Now, obviously we don't know every bit of detail Parise had or went under, but this is a quite fascinating technique he went under. I bet these doctors are awesome at Operation.

Parise's rehab was tough and intense as times. He explained to Gulliti some of the things he was doing and doing now.

So his time line now is two to three weeks at a minimum for the next step, which is practicing with the team. It could be longer depending on how he feels physically, condition wise, and mentally. He's probably has to get over that hump of "Oh man, I hope I don't do anything to my knee if I do this." He's not a physical player, but he does get into the physical areas (boards and around the net) that make him so good. That may take some time.

If and when he does return to practice. Who knows until he is in "Lemaire shape." It will most likely be another two to three weeks. He may even get a conditional stint in Albany just to get some game time under him. He's been off the ice and hasn't played in a game in over four months. Honestly, his chances returning for the regular season are slim. Six weeks from today is April 14th, four days after the last game of the season.

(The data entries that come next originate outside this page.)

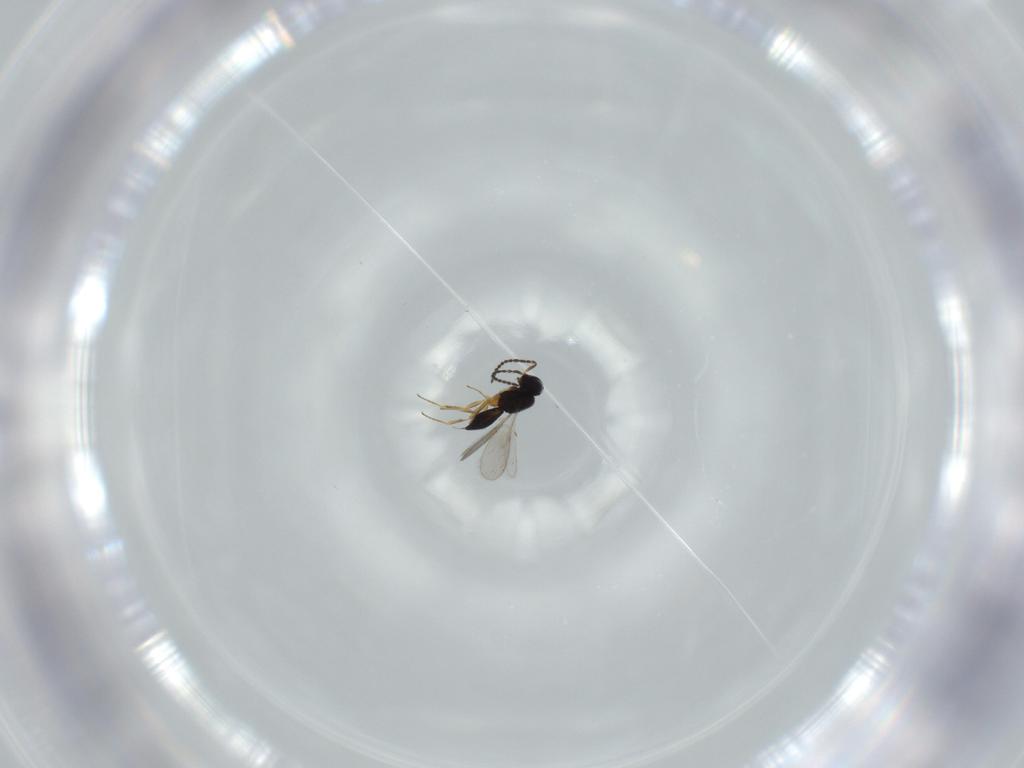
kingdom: Animalia
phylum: Arthropoda
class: Insecta
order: Hymenoptera
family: Scelionidae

So let's be glad Parise is back and getting healthy. We would all want him to return this season and help the Devils continue this magical run. But his health and mind are more important for him (and the Devils) long term. There's need to rush him for a run that may fall short. If the Devils do do the unthinkable, and somehow make the top 8, then we may see a healthy, rested Parise for the playoffs....and wow, everyone better watch out.